Chowder in Seattle? It's not just for New England, apparently.
Pike Place Chowder had a line wrapping around the market, so I decided to follow my nose and try some for myself. It's not surprising that in a city so wet and sometimes dreary that chowder is a perfect comfort food.
In 2003, Founder and Owner Larry Mellum opened his first chowder house in Pike Place Market, located in a small, charming hole-in-the-wall that angled off the cobblestone alley. He perfected small batches of fresh, briny comfort food that his customers couldn’t resist. With big wins at the Great Chowder Cook-Off in Rhode Island, for the Traditional Clam Chowder and Seafood Bisque, Larry decided to create a variety of the best chowders he could dream up. Smoked Salmon, because he loves Lox & Bagels. Seared Scallop because…why not? Crab & Oyster, with Chorizo. And, with the amazing produce at Pike Place Market, his ingredients always include the freshest vegetables, spices, and herbs – no compromises, ever.

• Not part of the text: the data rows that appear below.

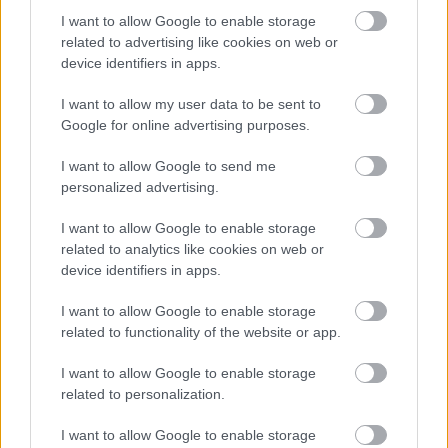
I want to allow Google to enable storage
related to advertising like cookies on web or
device identifiers in apps.
I want to allow my user data to be sent to
Google for online advertising purposes.
Temné stránky chalúp:
Žena, búracie kladivo a
I want to allow Google to send me
10 najčastejších
vôňa dreva: Takáto
personalized advertising.
skrytých chýb, ktoré
premena zrubu z roku
vás môžu nepríjemne
1654 sa nevidí každý
I want to allow Google to enable storage
prekvapiť
deň!
related to analytics like cookies on web or
device identifiers in apps.
I want to allow Google to enable storage
DOM
related to functionality of the website or app.
I want to allow Google to enable storage
related to personalization.
I want to allow Google to enable storage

When I got up to the counter, I saw they offer a chowder sampler. Perfect. I got bowls of smoked salmon chowder, seafood bisque, New England clam chowder and crab & Oyster chowder. I really liked a few of these - ones that were more tomato based, rather than just cream. My favorite was the seafood bisque. Mmm mmm. The sampler isn't cheap, but it's a nice way to get an idea of what you like. Plus, some bread to soak it all up!